Sunday, January 1, 2017

Pigs...

We were meat eaters who had never taken personal responsibility for the fact that eating meat means killing. We had tried to be responsible consumers of meat as a commodity by buying the flesh of humanely raised animals, but we had never borne the personal burden of consuming meat as a being, of killing to eat, and we felt there was something deep and undeniable, even inexcusable, about this contradiction. My body and mind need some meat to function properly. I didn’t want to convince myself that killing for food was ethical by reading, arguing, or philosophizing. I felt that I needed to know if it could feel ethical, feel sacred, in my heart.

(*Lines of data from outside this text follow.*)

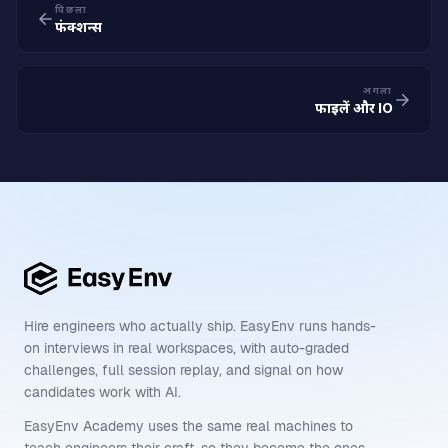
पिछला
फंक्शन्स
अगला
फाइलें और IO
Hire engineers who actually ship. EasyEnv runs hands-
on interviews in real workspaces, with auto-graded
challenges, full session replay, and signal on how
candidates work with AI.
EasyEnv Academy uses the same real machines to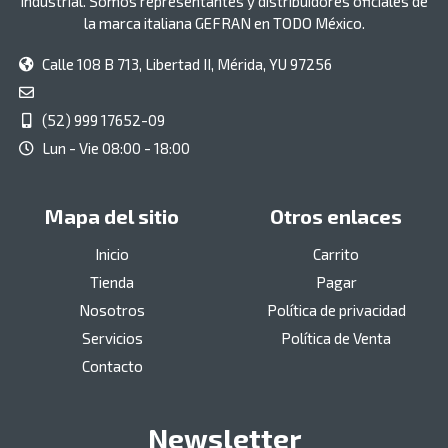
industrial. Somos representantes y distribuidores oficiales de
la marca italiana GEFRAN en TODO México.
Calle 108 B 713, Libertad II, Mérida, YU 97256
(52) 999 17652-09
Lun - Vie 08:00 - 18:00
Mapa del sitio
Otros enlaces
Inicio
Carrito
Tienda
Pagar
Nosotros
Política de privacidad
Servicios
Política de Venta
Contacto
Newsletter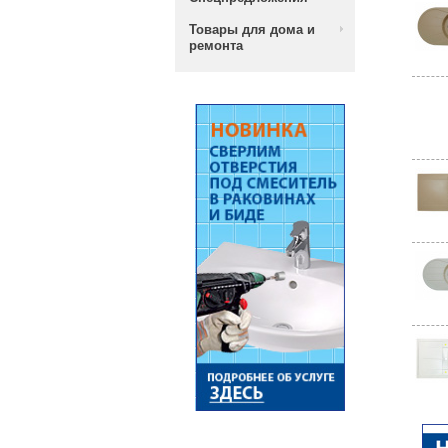
Товары для дома и
ремонта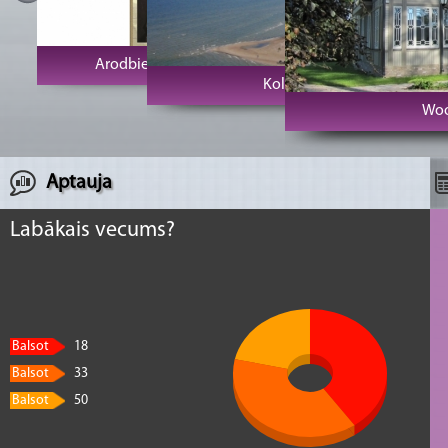
Arodbiedrību klubs Vecrīga
Kolkas rags un bāka
Woo
Aptauja
Labākais vecums?
Balsot
18
Balsot
33
Balsot
50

But in our endeavoring to raise meat animals ethically, I realized we were capable—through laziness, ignorance, circumstance, or spite—of creating real suffering long before any killing happened. This project was intended to unify our values of spirit, justice, culture, and sustainability into a coherent and ethical way of being in the world. Instead, it shocked the central nerve of our work until the body and the spirit, the land and the vision, the practical and the principled felt inexorably pitted against each other.
My confidence in our ability to continue righteously was weakened. In my dreams, I was gnawed at by a grinding sense of irresponsibility. One night, awakening panicked in the darkness, I was struck with the knowing, like a blast of thunder in my heart, that while there are important differences between the horrors of industrial factory farming and what we were trying to do, no animal wants to be confined. No animal wants to die.